Challenges and Responses in the Practice of Large Language Models

  • Author(s): Hongyin Zhu

Challenges and Responses in the Practice of Large Language Models

The paper “Challenges and Responses in the Practice of Large Language Models” explores the practical issues encountered when deploying large language models (LLMs) and the strategies developed to address these challenges. As LLMs become more prevalent in various applications, they face significant hurdles such as high computational costs, data privacy concerns, and the potential for generating biased or harmful content. The paper discusses how these challenges impact the scalability and ethical use of LLMs in real-world scenarios. It also examines the responses from the research community and industry to mitigate these issues, including advancements in model efficiency, techniques for ensuring data privacy, and methods for reducing bias in generated outputs. By analyzing current practices and solutions, the paper provides a comprehensive overview of the state of LLM deployment, highlighting both the progress made and the areas that require further attention. This work serves as a valuable resource for researchers and practitioners aiming to optimize the use of LLMs while addressing the associated ethical and technical challenges.

PEDAL: Enhancing Greedy Decoding with Large Language Models using Diverse Exemplars

  • Author(s): Sumanth Prabhu

High level overview of PEDAL (Prompts based on Exemplar Diversity Aggregated using an LLM)

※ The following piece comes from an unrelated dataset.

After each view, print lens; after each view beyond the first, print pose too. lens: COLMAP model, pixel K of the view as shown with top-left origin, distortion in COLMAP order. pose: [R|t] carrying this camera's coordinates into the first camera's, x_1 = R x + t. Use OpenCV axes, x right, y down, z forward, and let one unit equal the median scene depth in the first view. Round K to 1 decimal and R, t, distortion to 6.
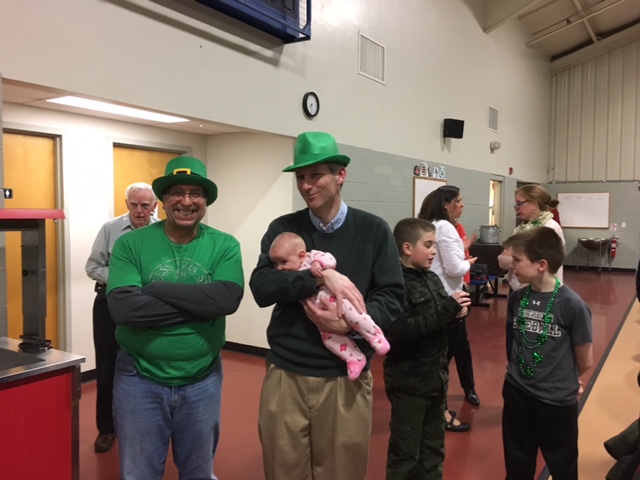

The paper “PEDAL: Enhancing Greedy Decoding with Large Language Models Using Diverse Exemplars” introduces a novel approach to improving text generation in large language models (LLMs). Traditional self-ensembling techniques like self-consistency have shown significant accuracy improvements but come with high inference costs due to generating numerous output tokens. These techniques also rely on an effective answer extraction process to consolidate multiple outputs. Recent research indicates that diverse exemplars in prompts can enhance the diversity of LLM outputs. PEDAL (Prompts based on Exemplar Diversity Aggregated Using LLMs) is a hybrid self-ensembling method that integrates diverse exemplar-based prompts with LLM-based aggregation to boost performance. The paper demonstrates that PEDAL achieves higher accuracy than greedy decoding methods while maintaining lower inference costs compared to self-consistency approaches. Experiments conducted on the SVAMP and ARC datasets validate these findings, highlighting PEDAL’s effectiveness in balancing accuracy and efficiency. This approach offers a promising direction for optimizing text generation in LLMs, making it a valuable contribution to the field of natural language processing.